▸ **What is needed**:
Scan the listing that follows and report how many lines contain "could". Write the number alone.
─── Materials provided
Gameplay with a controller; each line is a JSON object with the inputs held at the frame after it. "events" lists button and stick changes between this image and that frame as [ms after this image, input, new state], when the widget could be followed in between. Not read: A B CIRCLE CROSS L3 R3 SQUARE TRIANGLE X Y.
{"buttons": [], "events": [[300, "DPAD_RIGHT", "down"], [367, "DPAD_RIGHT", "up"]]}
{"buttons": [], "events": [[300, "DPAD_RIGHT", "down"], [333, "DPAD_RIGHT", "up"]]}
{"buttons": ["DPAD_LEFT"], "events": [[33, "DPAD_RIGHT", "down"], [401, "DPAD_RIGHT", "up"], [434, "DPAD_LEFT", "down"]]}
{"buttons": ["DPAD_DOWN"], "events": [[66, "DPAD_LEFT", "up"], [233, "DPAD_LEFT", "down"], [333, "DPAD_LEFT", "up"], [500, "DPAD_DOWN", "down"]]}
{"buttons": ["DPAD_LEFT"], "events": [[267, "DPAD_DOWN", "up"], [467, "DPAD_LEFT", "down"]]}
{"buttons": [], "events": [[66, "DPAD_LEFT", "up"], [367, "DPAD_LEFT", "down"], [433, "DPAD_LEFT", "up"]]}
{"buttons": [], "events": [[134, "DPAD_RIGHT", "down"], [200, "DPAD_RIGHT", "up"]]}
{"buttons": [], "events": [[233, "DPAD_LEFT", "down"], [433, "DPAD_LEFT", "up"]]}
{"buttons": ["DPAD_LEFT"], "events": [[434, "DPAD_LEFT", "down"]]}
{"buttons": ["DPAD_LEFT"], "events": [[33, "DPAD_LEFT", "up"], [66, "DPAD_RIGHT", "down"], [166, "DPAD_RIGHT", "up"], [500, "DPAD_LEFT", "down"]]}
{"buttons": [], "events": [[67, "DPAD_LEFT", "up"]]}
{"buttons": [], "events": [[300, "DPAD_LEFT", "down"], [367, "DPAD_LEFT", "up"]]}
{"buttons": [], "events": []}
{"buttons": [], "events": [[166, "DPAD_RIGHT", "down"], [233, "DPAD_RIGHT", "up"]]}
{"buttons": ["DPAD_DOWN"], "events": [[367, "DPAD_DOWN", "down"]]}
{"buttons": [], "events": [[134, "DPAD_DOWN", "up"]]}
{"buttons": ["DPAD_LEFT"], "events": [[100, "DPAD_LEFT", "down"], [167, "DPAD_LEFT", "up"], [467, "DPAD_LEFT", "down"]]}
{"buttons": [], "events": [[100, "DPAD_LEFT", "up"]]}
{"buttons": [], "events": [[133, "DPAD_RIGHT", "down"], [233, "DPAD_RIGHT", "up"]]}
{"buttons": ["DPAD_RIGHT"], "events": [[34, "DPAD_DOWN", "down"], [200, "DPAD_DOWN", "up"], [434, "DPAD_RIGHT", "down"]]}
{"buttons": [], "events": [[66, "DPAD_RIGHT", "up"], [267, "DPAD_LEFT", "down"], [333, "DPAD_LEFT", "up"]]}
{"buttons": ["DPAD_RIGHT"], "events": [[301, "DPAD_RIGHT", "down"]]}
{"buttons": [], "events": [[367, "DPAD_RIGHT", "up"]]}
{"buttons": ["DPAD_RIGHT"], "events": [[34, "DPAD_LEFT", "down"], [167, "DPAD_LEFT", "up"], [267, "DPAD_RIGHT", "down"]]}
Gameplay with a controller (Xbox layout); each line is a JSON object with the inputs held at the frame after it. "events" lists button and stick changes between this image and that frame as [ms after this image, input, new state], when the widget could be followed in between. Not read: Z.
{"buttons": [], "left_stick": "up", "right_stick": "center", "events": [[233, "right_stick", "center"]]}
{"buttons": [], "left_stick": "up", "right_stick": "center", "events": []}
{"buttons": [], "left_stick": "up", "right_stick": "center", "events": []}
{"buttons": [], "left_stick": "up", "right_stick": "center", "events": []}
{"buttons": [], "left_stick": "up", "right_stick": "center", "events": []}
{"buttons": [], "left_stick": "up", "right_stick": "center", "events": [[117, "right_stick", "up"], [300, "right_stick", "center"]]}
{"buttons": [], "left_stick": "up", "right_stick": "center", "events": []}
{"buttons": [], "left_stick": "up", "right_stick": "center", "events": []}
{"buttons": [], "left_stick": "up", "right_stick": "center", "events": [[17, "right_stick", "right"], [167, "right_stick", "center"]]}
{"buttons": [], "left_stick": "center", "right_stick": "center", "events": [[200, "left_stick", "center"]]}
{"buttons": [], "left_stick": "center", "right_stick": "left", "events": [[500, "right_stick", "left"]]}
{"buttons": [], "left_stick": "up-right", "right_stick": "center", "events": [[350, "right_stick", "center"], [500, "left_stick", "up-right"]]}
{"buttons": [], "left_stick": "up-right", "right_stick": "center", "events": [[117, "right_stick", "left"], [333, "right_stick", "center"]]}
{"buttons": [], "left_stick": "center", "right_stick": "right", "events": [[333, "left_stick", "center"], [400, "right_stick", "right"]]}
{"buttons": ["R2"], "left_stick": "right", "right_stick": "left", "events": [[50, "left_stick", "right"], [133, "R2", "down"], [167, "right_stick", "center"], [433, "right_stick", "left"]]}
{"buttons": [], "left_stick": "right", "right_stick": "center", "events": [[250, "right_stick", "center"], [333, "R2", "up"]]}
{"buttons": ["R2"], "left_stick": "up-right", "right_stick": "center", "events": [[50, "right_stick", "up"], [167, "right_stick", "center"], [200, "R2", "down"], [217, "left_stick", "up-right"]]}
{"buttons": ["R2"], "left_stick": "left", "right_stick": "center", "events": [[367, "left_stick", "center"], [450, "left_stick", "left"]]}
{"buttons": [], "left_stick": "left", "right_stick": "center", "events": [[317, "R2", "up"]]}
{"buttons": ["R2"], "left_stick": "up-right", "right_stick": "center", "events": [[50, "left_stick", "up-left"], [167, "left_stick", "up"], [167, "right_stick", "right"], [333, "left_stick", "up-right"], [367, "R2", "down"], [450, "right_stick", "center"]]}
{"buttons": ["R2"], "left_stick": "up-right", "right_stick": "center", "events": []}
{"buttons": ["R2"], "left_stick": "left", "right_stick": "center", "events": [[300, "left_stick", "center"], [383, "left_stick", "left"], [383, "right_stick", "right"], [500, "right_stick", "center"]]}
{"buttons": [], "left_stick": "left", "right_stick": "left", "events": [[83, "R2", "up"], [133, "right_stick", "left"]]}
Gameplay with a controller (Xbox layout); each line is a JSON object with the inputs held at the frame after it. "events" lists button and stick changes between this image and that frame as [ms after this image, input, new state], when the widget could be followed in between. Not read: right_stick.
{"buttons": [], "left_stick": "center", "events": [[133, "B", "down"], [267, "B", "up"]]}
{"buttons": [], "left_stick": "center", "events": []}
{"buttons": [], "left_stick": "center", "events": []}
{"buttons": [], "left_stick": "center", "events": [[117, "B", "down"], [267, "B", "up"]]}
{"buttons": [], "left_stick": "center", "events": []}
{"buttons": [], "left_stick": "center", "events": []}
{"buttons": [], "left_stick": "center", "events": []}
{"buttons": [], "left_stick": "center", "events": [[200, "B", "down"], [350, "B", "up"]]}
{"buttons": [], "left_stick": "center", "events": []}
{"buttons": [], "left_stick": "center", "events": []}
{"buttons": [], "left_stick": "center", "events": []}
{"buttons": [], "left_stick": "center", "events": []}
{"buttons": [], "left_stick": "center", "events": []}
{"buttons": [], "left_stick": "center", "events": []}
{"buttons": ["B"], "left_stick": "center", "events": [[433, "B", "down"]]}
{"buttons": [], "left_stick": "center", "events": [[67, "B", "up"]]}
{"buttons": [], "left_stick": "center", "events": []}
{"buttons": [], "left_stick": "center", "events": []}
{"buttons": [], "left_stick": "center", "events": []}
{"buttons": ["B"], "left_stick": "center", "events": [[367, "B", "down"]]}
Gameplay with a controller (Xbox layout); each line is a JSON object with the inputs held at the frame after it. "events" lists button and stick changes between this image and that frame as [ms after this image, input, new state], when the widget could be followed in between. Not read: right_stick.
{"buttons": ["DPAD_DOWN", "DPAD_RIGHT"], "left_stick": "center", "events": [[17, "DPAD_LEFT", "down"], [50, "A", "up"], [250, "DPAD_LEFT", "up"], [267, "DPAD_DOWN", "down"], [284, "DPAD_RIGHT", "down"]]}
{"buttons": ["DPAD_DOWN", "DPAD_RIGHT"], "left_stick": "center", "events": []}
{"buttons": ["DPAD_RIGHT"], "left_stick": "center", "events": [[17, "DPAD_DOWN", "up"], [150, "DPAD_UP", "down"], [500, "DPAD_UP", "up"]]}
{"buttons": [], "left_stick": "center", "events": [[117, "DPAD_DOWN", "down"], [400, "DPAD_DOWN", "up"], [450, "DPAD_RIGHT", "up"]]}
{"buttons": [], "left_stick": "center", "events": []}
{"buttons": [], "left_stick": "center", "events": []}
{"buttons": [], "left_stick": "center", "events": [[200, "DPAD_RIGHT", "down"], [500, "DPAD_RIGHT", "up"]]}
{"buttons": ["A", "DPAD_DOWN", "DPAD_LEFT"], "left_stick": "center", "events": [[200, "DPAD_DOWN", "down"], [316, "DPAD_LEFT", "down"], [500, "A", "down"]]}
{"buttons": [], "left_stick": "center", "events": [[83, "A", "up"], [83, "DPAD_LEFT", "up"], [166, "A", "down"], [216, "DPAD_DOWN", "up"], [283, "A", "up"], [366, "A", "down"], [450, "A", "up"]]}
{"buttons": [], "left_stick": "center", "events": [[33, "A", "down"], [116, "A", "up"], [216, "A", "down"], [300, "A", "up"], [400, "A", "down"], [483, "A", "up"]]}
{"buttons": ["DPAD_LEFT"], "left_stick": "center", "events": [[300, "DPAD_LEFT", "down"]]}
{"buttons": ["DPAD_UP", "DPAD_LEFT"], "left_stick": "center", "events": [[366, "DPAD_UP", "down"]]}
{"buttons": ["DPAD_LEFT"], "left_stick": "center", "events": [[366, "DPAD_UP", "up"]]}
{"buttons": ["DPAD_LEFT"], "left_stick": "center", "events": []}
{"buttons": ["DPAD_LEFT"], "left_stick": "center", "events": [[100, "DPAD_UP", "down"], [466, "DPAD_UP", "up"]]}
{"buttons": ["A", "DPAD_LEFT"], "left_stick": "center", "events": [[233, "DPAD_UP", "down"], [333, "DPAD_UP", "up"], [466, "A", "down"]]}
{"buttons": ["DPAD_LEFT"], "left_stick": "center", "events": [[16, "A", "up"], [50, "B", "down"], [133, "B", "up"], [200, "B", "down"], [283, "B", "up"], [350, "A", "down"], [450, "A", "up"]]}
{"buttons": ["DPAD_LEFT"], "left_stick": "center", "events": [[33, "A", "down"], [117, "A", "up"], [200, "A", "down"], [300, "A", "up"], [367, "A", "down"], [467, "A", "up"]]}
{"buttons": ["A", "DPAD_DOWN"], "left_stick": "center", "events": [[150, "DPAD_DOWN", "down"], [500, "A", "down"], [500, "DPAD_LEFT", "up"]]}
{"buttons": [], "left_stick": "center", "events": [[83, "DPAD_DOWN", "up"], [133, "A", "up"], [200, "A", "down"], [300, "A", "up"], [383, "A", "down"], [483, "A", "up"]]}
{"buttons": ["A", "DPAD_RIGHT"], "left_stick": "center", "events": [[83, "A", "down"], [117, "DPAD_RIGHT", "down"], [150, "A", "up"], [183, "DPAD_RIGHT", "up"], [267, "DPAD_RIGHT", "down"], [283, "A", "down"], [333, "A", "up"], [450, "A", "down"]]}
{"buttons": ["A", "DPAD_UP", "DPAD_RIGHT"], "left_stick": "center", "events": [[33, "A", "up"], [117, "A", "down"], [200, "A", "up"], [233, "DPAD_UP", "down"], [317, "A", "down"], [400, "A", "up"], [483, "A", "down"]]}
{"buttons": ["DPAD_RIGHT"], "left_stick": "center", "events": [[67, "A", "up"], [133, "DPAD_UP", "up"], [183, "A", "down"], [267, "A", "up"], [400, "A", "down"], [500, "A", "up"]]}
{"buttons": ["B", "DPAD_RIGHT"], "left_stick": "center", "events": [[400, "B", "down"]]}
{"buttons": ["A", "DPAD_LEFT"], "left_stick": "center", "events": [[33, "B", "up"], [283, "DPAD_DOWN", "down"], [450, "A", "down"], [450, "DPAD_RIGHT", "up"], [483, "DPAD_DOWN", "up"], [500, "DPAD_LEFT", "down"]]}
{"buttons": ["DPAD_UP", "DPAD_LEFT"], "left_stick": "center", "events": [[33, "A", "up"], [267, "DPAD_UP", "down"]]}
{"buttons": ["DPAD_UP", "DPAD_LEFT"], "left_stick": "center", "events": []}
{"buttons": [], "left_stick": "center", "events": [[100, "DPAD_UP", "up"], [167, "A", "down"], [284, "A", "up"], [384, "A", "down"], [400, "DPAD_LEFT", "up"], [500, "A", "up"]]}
──────
▸ **Reply**:
4